As I noted earlier, this coming week the National Institute of Standards and Technology will be holding their second Cybersecurity Framework Workshop in Pittsburgh, PA. This last week they updated their agenda for the meeting. As expected this provides a clearer indication of what will take place at the meeting and ties in the NIST analysis of comments received in response to their request for information.
After a brief introduction to the NIST Framework process and their review process for the RFI comments the workshop participants will be broken out into four groups to cycle through the below listed discussion groups. Each participant will take part in each of the tracks.
• Business of Cyber Risk
• Threat Management
• Cybersecurity Dependencies and Resiliency
• Cybersecurity Progression and Maturity: From Basics to Advanced Cybersecurity
The agenda specifically notes that attendees should expect to discuss “specific standards, guidelines, and practices identified in the RFI responses”. It would probably be a good idea (a little bit of sarcasm) to download the NIST analysis and read it before attending. I still say that it would be beneficial if NIST published the database they developed from the RFI responses. This would provide participants with better data upon which to discuss the proposals as there is no way that the participants will be expected to wade through the over two hundred responses; some of them quite detailed. Even I didn’t do that in detail.

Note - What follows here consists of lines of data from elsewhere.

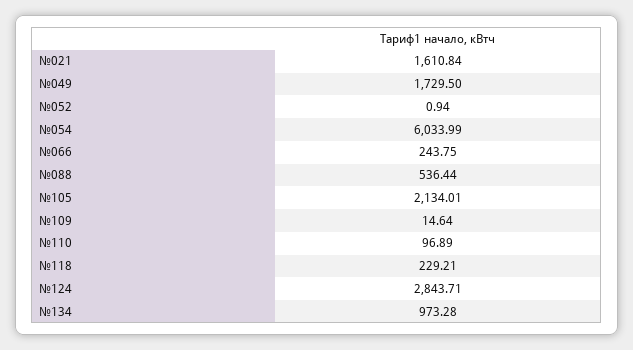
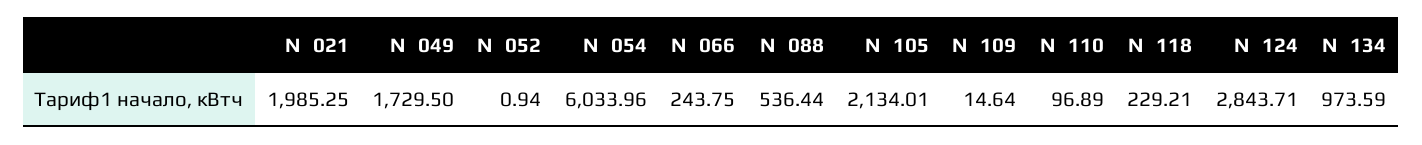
  {
-   "№021": 1610.84,
+   "№021": 1985.25,
    "№049": 1729.5,
    "№052": 0.94,
-   "№054": 6033.99,
+   "№054": 6033.96,
    "№066": 243.75,
    "№088": 536.44,
    "№105": 2134.01,
    "№109": 14.64,
    "№110": 96.89,
    "№118": 229.21,
    "№124": 2843.71,
-   "№134": 973.28
+   "№134": 973.59
  }

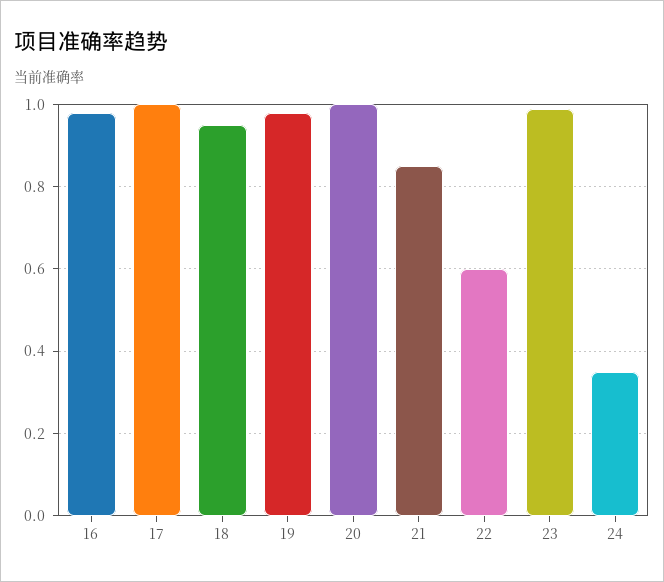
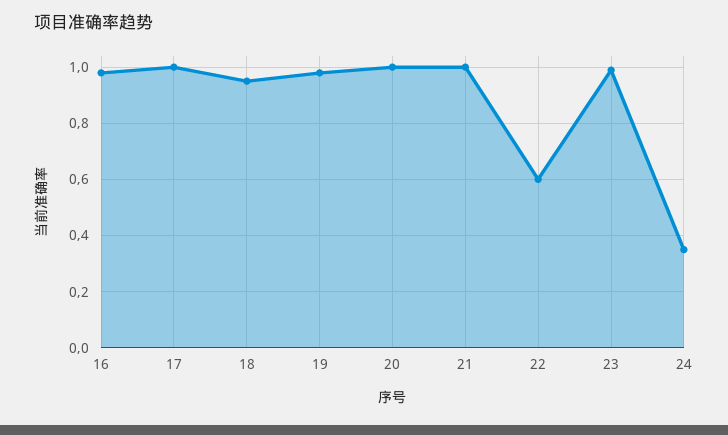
  {
    "16": 1,
    "17": 1,
    "18": 0.95,
    "19": 1,
    "20": 1,
-   "21": 0.85,
+   "21": 1,
    "22": 0.6,
    "23": 1,
    "24": 0.35
  }

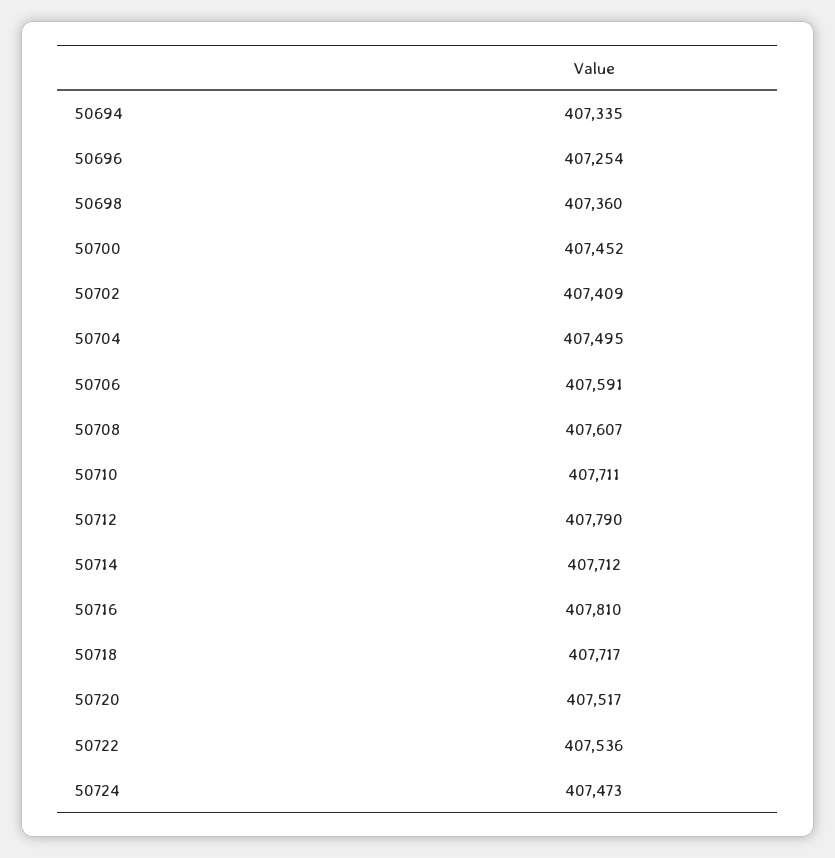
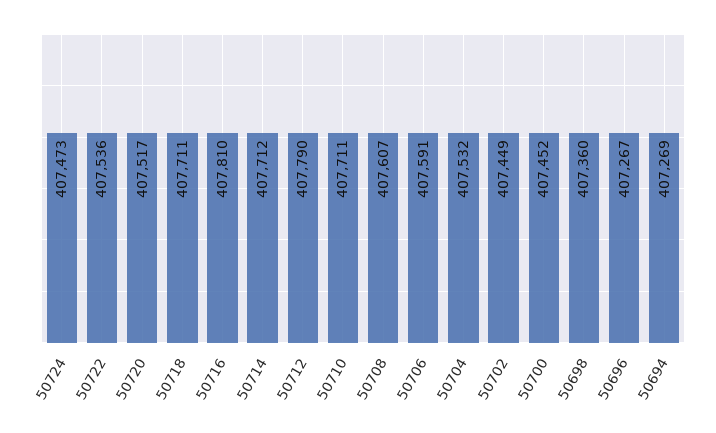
  {
-   "50694": 407335,
+   "50694": 407269,
-   "50696": 407254,
+   "50696": 407267,
    "50698": 407360,
    "50700": 407452,
-   "50702": 407409,
+   "50702": 407449,
-   "50704": 407495,
+   "50704": 407532,
    "50706": 407591,
    "50708": 407607,
    "50710": 407711,
    "50712": 407790,
    "50714": 407712,
    "50716": 407810,
-   "50718": 407717,
+   "50718": 407711,
    "50720": 407517,
    "50722": 407536,
    "50724": 407473
  }

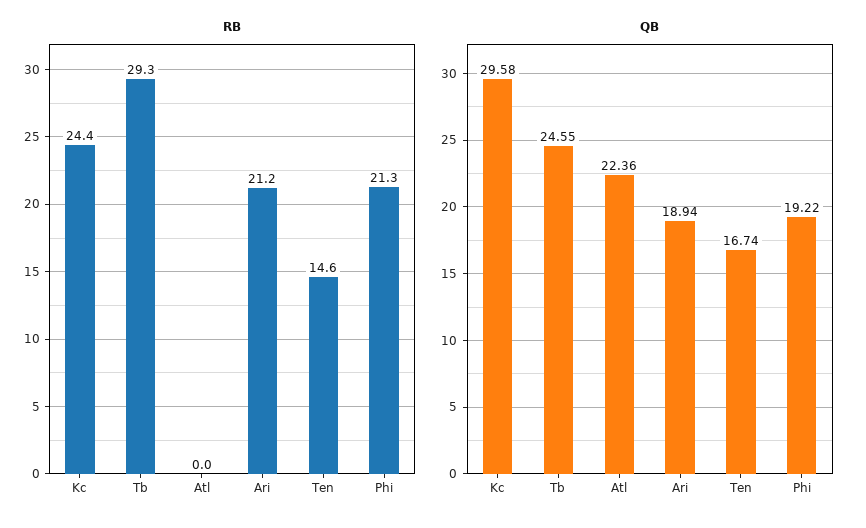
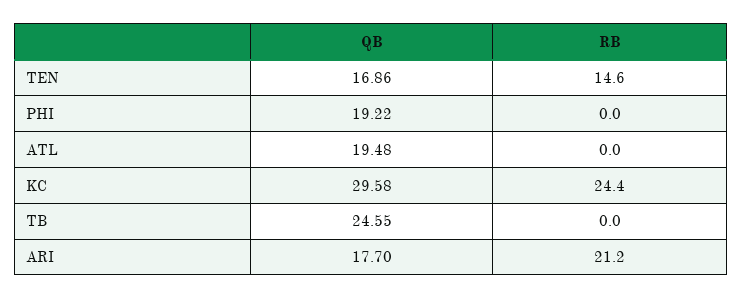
  {
    "RB": {
      "Kc": 24.4,
-     "Tb": 29.3,
+     "Tb": 0,
      "Atl": 0,
      "Ari": 21.2,
      "Ten": 14.6,
-     "Phi": 21.3
+     "Phi": 0
    },
    "QB": {
      "Kc": 29.58,
      "Tb": 24.55,
-     "Atl": 22.36,
+     "Atl": 19.48,
-     "Ari": 18.94,
+     "Ari": 17.7,
-     "Ten": 16.74,
+     "Ten": 16.86,
      "Phi": 19.22
    }
  }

I am disappointed that there is still no indication that NIST intends to treat control system security different than information system security in the Framework. There are too many fundamental differences between the two types of cybersecurity for them not to do so. NIST certainly has the internal technical expertise to understand this, but there has been nothing to date in their discussion of the development of the Framework that would so indicate. Maybe this will be addressed in Pittsburgh.